I will never, ever use a spoon, belt, stick or anything to hit my children. I'm not against spanking but I think an open palm on a clothed bum is more than enough. Even then, the goal is not to make it hurt because a child will grow a tolerance to that and soon you have to hit harder and harder and it's just a slippery slope. If anything, I see it in the same light as how some horse trainers use a whip. They don't try to hurt the horse but use the touch as a guide. Like cause and causation. "I do this and then I get a non-fun pat." Even then I'm hesitant to use it and I do think it stops working once you are able to reason with a child. I know as I got older my spankings made me feel resentful more than anything. It's the one area I don't appreciate how my parents raised me.
 
We had a plastic spoon on the palm as the furthest resort and depending on what we did (ie, when my brother threw the other down the stairslol) xxx
 
I only have ever used my hand- I guess I should add that.
 
Fair enough

I don't like to judge any other parents, cos its really what works for them. For example, if very necessary I will tap a hand or bum, but thats my choice, just like it is not to breastfeed/cosleep/babywear

:) Doesnt make us bad parents (well, if you use clubs and spiky bats, yes it would) :haha:
 
Ooh a spikey bat - I've got to get me one of those!
 
People who agree with spanking will read the article with rose coloured glasses because they don't want to see the truth. I don't agree with spanking AND I agree with the article...of course, it *could* just be Canadians...and I am a Canadian.
 
People who agree with spanking will read the article with rose coloured glasses because they don't want to see the truth. I don't agree with spanking AND I agree with the article...of course, it *could* just be Canadians...and I am a Canadian.

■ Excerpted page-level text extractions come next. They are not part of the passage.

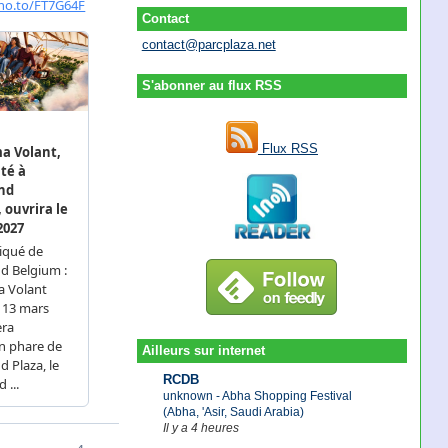
Contact
contact@parcplaza.net
S'abonner au flux RSS
Flux RSS
Ailleurs sur internet
RCDB
unknown - Abha Shopping Festival
(Abha, 'Asir, Saudi Arabia)
Il y a 4 heures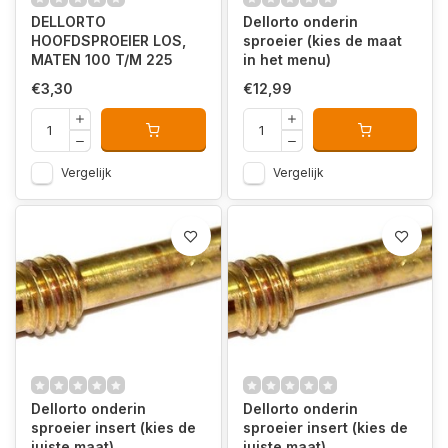
DELLORTO
Dellorto onderin
HOOFDSPROEIER LOS,
sproeier (kies de maat
MATEN 100 T/M 225
in het menu)
€3,30
€12,99
Vergelijk
Vergelijk
Dellorto onderin
Dellorto onderin
sproeier insert (kies de
sproeier insert (kies de
juiste maat)
juiste maat)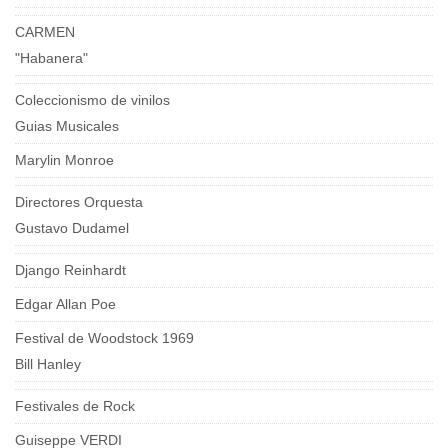
CARMEN
"Habanera"
Coleccionismo de vinilos
Guias Musicales
Marylin Monroe
Directores Orquesta
Gustavo Dudamel
Django Reinhardt
Edgar Allan Poe
Festival de Woodstock 1969
Bill Hanley
Festivales de Rock
Guiseppe VERDI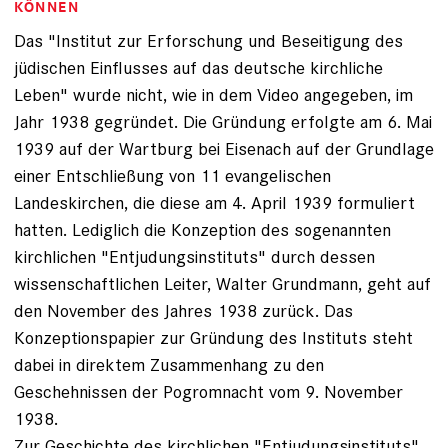
KÖNNEN
Das "Institut zur Erforschung und Beseitigung des
jüdischen Einflusses auf das deutsche kirchliche
Leben" wurde nicht, wie in dem Video angegeben, im
Jahr 1938 gegründet. Die Gründung erfolgte am 6. Mai
1939 auf der Wartburg bei Eisenach auf der Grundlage
einer Entschließung von 11 evangelischen
Landeskirchen, die diese am 4. April 1939 formuliert
hatten. Lediglich die Konzeption des sogenannten
kirchlichen "Entjudungsinstituts" durch dessen
wissenschaftlichen Leiter, Walter Grundmann, geht auf
den November des Jahres 1938 zurück. Das
Konzeptionspapier zur Gründung des Instituts steht
dabei in direktem Zusammenhang zu den
Geschehnissen der Pogromnacht vom 9. November
1938.
Zur Geschichte des kirchlichen "Entjudungsinstituts"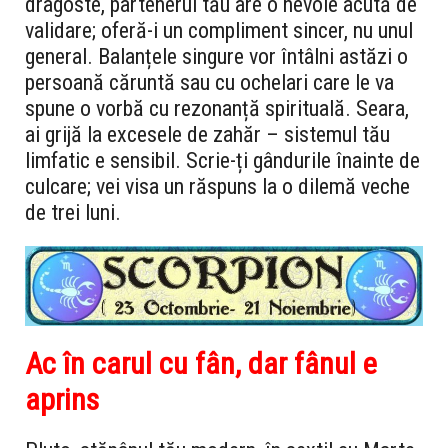
dragoste, partenerul tău are o nevoie acută de
validare; oferă-i un compliment sincer, nu unul
general. Balanțele singure vor întâlni astăzi o
persoană căruntă sau cu ochelari care le va
spune o vorbă cu rezonanță spirituală. Seara,
ai grijă la excesele de zahăr – sistemul tău
limfatic e sensibil. Scrie-ți gândurile înainte de
culcare; vei visa un răspuns la o dilemă veche
de trei luni.
Ac în carul cu fân, dar fânul e
aprins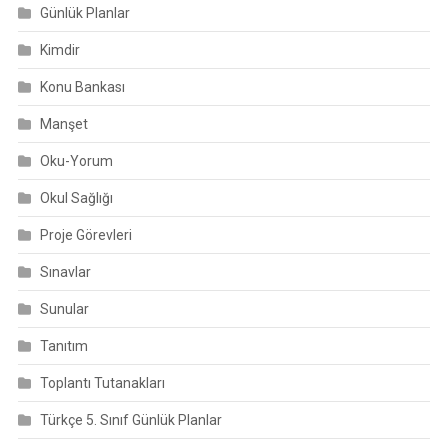
Günlük Planlar
Kimdir
Konu Bankası
Manşet
Oku-Yorum
Okul Sağlığı
Proje Görevleri
Sınavlar
Sunular
Tanıtım
Toplantı Tutanakları
Türkçe 5. Sınıf Günlük Planlar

I don't think that's true. I don't agree or disagree with spanking and I read the article with my clear glasses & don't necessarily agree with it. You can find studies on anything on the internet. You should have read the link I posted about a study done that it depends on the age.

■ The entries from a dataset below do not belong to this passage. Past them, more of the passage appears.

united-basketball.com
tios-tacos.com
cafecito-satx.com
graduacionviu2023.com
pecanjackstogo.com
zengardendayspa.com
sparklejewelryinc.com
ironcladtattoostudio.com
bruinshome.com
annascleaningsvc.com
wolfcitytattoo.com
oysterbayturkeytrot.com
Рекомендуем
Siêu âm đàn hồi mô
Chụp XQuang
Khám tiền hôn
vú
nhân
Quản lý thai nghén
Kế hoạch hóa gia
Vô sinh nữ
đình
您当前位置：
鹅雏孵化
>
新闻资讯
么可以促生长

Not every disciplinary action is going to work on every kid the same way, obviously.
 
I dont believe in spanking...but as Natsku said, Ive changed my mind on a lot of things since I became a parent so who the effin' hell knows what I will do?

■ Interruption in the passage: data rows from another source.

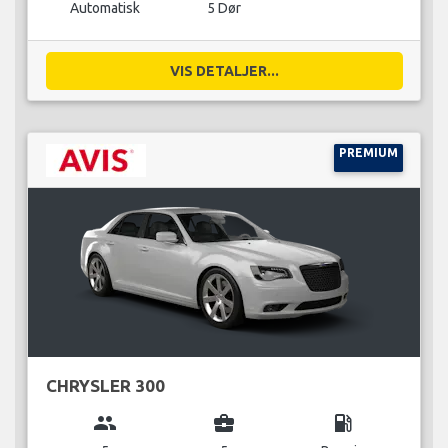
Automatisk
5 Dør
VIS DETALJER...
PREMIUM
CHRYSLER 300
group
business_center
local_gas_station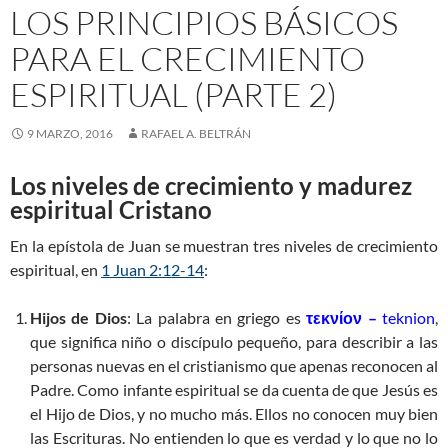
LOS PRINCIPIOS BÁSICOS
PARA EL CRECIMIENTO
ESPIRITUAL (PARTE 2)
9 MARZO, 2016
RAFAEL A. BELTRÁN
Los niveles de crecimiento y madurez
espiritual Cristano
En la epístola de Juan se muestran tres niveles de crecimiento
espiritual, en
1 Juan 2:12-14
:
Hijos de Dios
: La palabra en griego es
τεκνίον –
teknion
,
que significa niño o discípulo pequeño, para describir a las
personas nuevas en el cristianismo que apenas reconocen al
Padre. Como infante espiritual se da cuenta de que Jesús es
el Hijo de Dios, y no mucho más. Ellos no conocen muy bien
las Escrituras. No entienden lo que es verdad y lo que no lo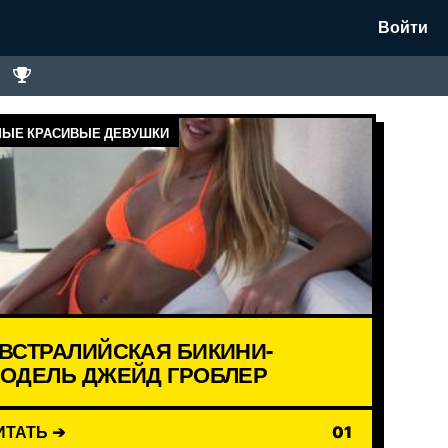
Войти
ЫЕ КРАСИВЫЕ ДЕВУШКИ
ВСТРАЛИЙСКАЯ БИКИНИ-
ОДЕЛЬ ДЖЕЙД ГРОБЛЕР
ИТАТЬ ➔
01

I wasnt spanked and I turned out ok but Im sure if I had been, I'd turn out ok. People turn out the way they do for a whole load of reasons. Spanking isnt the be-all and end-all of how a person will be.
 
I don't agree with that statement, I do not believe in hurting a child, but I was spanked as a kid, as were my 3 sisters, and I don't feel bad about my parents for it. It was always after we wouldn't listen to my parents several times, and we'd get one swift slap on the bum over the pants, and I don't feel bad about it now. I'd only ever do it to my son the same way my parents did it to me. It made me feel like "oh i guess they really didn't want me to do that."
I think there are fine lines, and spanking to hurt a child is crossing it. I'd much rather give a pat on the bum when my son is misbehaving then let him walk all over me and act like a complete brat like some parents do:shrug:
 
I find it sad that people who do believe in spanking, often think that those who aren't spanked aren't disciplined and walk all over their parents. It's such a shame that these people believe that spanking is the only way to discipline, and makes me wonder if they have even done any research into disciplinary measures before getting pregnant and instead just resort to how they were raised, even though research is pretty clear, it isn't the best way.
 
I'm siding with Ozzie on this one. I will be going a complete different way with discipline and will never raise my hand. I know a lot of my parenting believes have changed, but I don't think hurting anyone physically for whatever reason is right.

I do not believe I can teach my child to respect other people if I do not respect her. And to me spanking someone, or being spanked feels disrespectful.

Not judging anyone, just trying to explain my point of view and why I chose not to ever spank my child.